Reply to Benralizumab: a potential tailored treatment for life-threatening DRESS in the COVID-19 era.

To The Editor:

It is exciting to see that IL-5 receptor alpha (IL-5Rα) blockade (benralizumab) is gaining interest as a therapy for drug rash with eosinophilia and systemic symptoms (DRESS) in the setting of severe acute respiratory syndrome coronavirus 2 infection. In the most recent report by Mesli et al and our previous article, patients with severe acute respiratory syndrome coronavirus 2 infection had severe corticosteroid-refractory presentations of DRESS that rapidly responded to benralizumab. These observations raise intriguing questions.

First, whether and how does a severe coronavirus disease 2019 (COVID-19) course interfere with or favor DRESS development. On the one hand, it is conceivable that, as indicated by our own experimental work on COVID-19–related maculopapular drug rashes, the systemic cytokine storm associated with severe COVID-19 favors hyperactivation of T cells, which in turn may predispose patients to delayed drug hypersensitivity reactions. On the other hand, DRESS onset may also precede/induce viral reactivation. The latter hypothesis is supported by (a) the virus detected in bronchial aspirates of Mesli et al's patient 48 hours after intensive care unit admission and (b) our knowledge about the occurrence of viral reactivation (eg, Human Herpes Virus 6 and Epstein-Barr Virus) in DRESS.

The second important question concerns the therapeutic potential of the IL-5 axis interference in DRESS beyond the setting of COVID-19. To this end, we can now report here the treatment of 3 non-COVID-19–related patients with DRESS with anti–IL-5Rα antibody (Table I ). All of them fulfilled the RegiSCAR diagnostic criteria for severe DRESS and had not adequately responded to systemic high-dose glucocorticoids (GCSs). Two patients showed a rapid and complete clinical recovery (defined as regression of cutaneous/systemic symptoms and eosinophilia) from DRESS following a single administration of benralizumab and concurrent tapering of low-dose GCSs. The third patient had a long relapsing course of DRESS before starting benralizumab and developed a clinical relapse and eosinophilia 4 months after the injection. We therefore decided to treat her with mepolizumab every 4 weeks (so far administered twice), and she became and has remained symptom-free.

Table I

Non-COVID-19–related DRESS cases treated with an anti–IL-5Rα antibody

Characteristic	Patient 1	Patient 2	Patient 3
Age (y)	87	74	67
Sex	F	M	F
Ethnic origin	White	White	White
RegiSCAR score5	5	6	7
MPE >50% BSA	Yes	Yes	Yes
Dermatopathology suggestive for DRESS	Yes	Yes	Yes
Organ involvement
Liver	No	Yes	Yes
Lung	Yes	Yes	No
Heart/circulation	No	Yes	No
Kidney	No	Yes	No
Facial swelling	No	Yes	Yes
Lymphadenopathy	Yes	No	No
Fever	Yes	Yes	Yes
Eosinophilia (Giga/L)	Yes (1.25)	Yes (5.31)	Yes (19.35)
Atypical lymphocytes	Yes	No	Yes
EBV-, CMV-, HHV6-, HHV8-serologies	Negative	HHV6 serology: positiveEBV, CMV, HHV8 serology: negative	Negative
Culprit drug(s)	Allopurinol, pregabalin	Allopurinol	Ibuprofen, paracetamol
DRESS treatment	Methyprednisolone 125 mg IV 5 d1× benralizumab 30 mg and 40 mg prednisolone, tapered over 4 wk	Methylprednisolone 125 mg IV 3 d prednisolone 60 mg1× benralizumab 30 mg	GCS: over 4 mo different dosages (“pulse” of 125 mg IV methylprednisolone, 60 mg prednisolone)1× benralizumab 30 mg2× mepolizumab 100 mg (4-wk interval)

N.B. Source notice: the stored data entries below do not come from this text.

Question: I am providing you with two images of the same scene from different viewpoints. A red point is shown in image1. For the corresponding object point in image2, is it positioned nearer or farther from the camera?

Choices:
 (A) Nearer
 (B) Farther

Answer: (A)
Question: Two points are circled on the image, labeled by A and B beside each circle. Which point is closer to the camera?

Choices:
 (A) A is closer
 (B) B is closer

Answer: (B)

BSA, Body surface area; CMV, cytomegalovirus; d, days; EBV, Epstein-Barr virus; F, female; HHV, Human Herpes Virus; IV, intravenously; M, male; MPE, maculopapular exanthema.

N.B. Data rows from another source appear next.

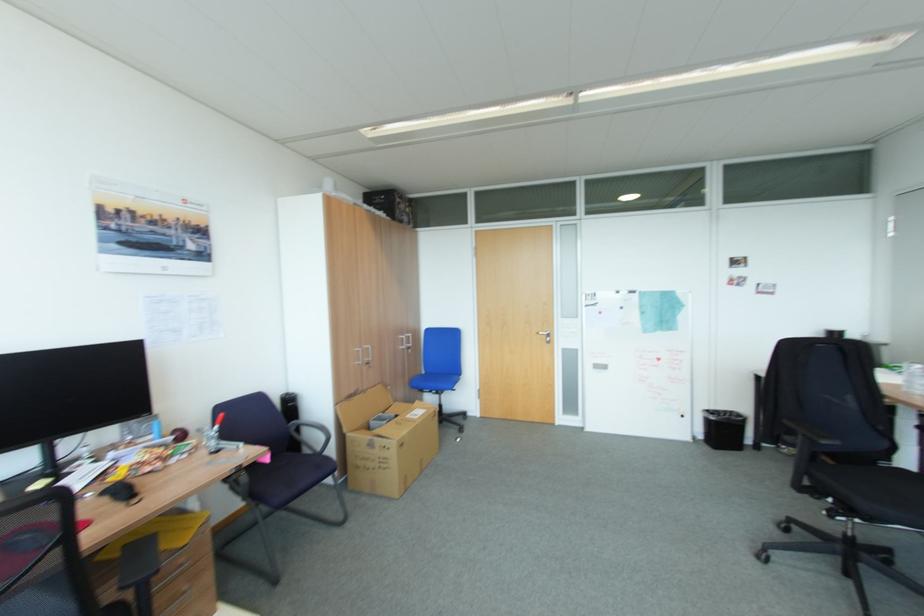
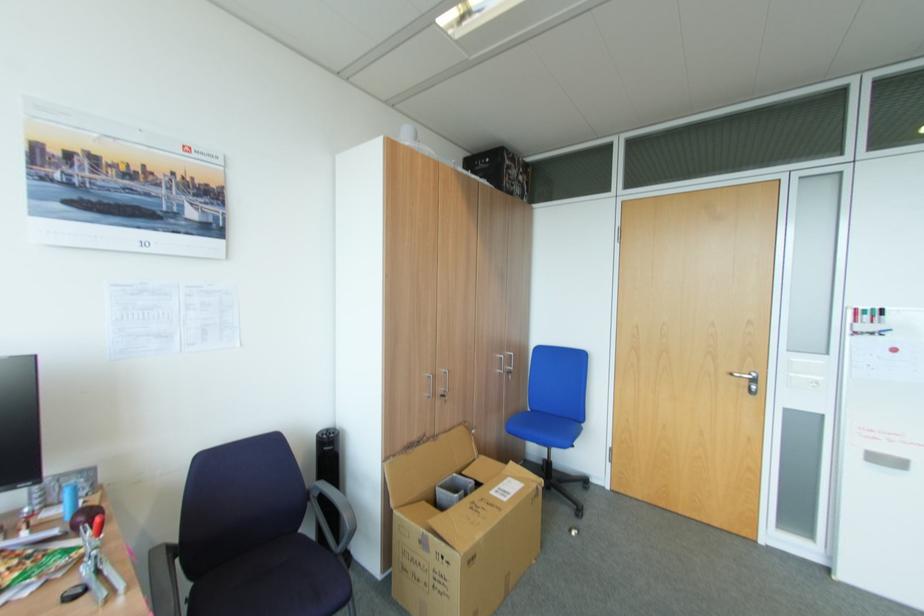
In the second image, find the point that corresponds to (x=551, y=336) in the first image.

(751, 381)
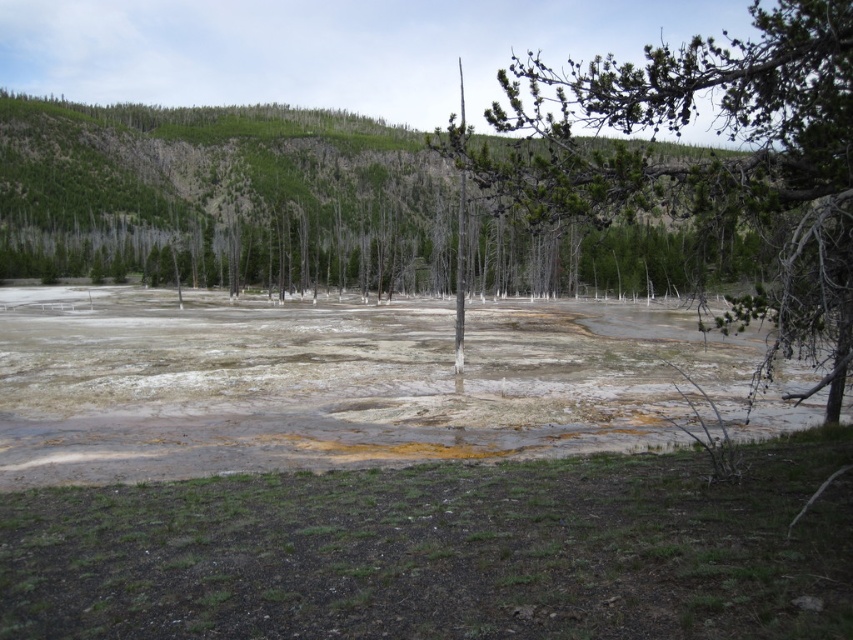
You are a geologist examining the geothermal area. You notice the yellowish sedimentary water at center and the green leafy tree at center. Which object occupies a smaller area in the scene?

The yellowish sedimentary water at center has a lesser width compared to the green leafy tree at center, so the yellowish sedimentary water at center occupies a smaller area in the scene.

You are a geologist studying the thermal pool in the image. You need to collect a sample of the yellowish sedimentary water at center. Based on the coordinates provided, where should you aim your sampling tool?

You should aim your sampling tool at point (344, 384) to collect the yellowish sedimentary water at center.

You are standing in the geothermal area and want to take a photo of the green leafy tree at center. However, the green forested hillside at upper center is blocking your view. Can you move to the right to get a clear shot?

The green leafy tree at center is behind the green forested hillside at upper center, so moving to the right might not help as the hillside is still in front of the tree. You might need to find a higher vantage point to see over the hillside.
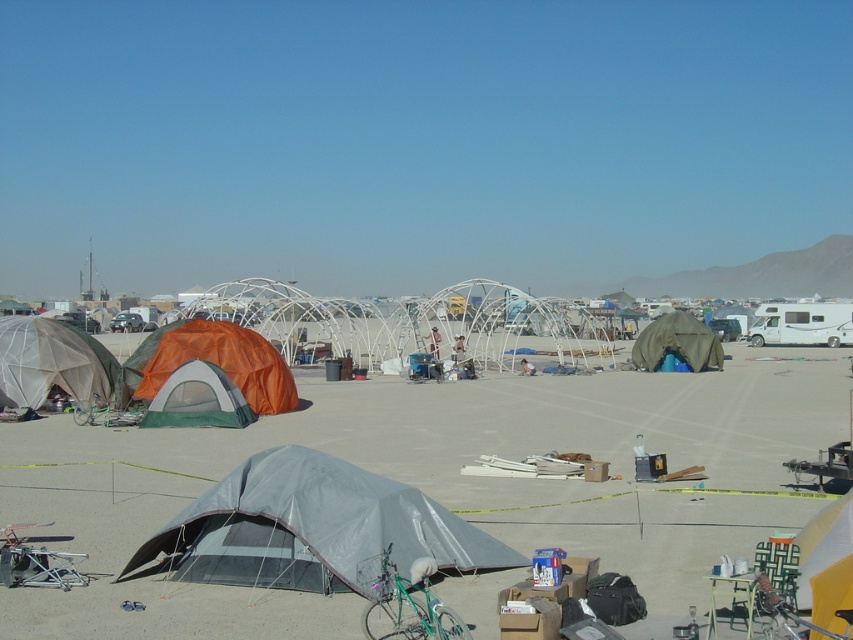
You are standing at the point marked as point (314, 528) in the desert scene. Which object are you standing on?

You are standing on the gray tarp tent at lower center because the point (314, 528) is located on it.

You are standing in the desert and see two points marked on the ground. The first point is at coordinates point [57,376] and the second point is at coordinates point [703,340]. Which point is closer to you?

Point [57,376] is closer to the viewer than point [703,340].

Based on the photo, you are planning to set up a satellite dish that requires a clear line of sight to the sky. Considering the matte gray tent at left and the orange mesh tent at lower left, which tent would provide a better vantage point for the satellite dish?

The matte gray tent at left has a greater height compared to the orange mesh tent at lower left, so it would provide a better vantage point for the satellite dish due to its taller structure.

These additional findings argue in favor of IL-5 axis blockade as a broader therapeutic option in DRESS, possibly associated with less adverse effects when compared with GCSs and other “classical” systemic immunosuppressants. To further implement this therapeutic approach in DRESS, several aspects need to be addressed: do only certain subgroups of patients benefit from IL-5 axis blockade (eg, patients with severe DRESS or those with evidence of viral reactivation); will IL-5 blockade have similar efficacy to targeting IL-5Rα or should a combination be considered; do patients require single or multiple administrations of the drug; and should patients receive coadministration of GCSs or topical corticosteroids?

Taken together, there remains a great need for prospective studies of therapeutic agents interfering with the IL-5 axis in DRESS and investigations exploring the pathomechanisms underlying DRESS within or unrelated to COVID-19.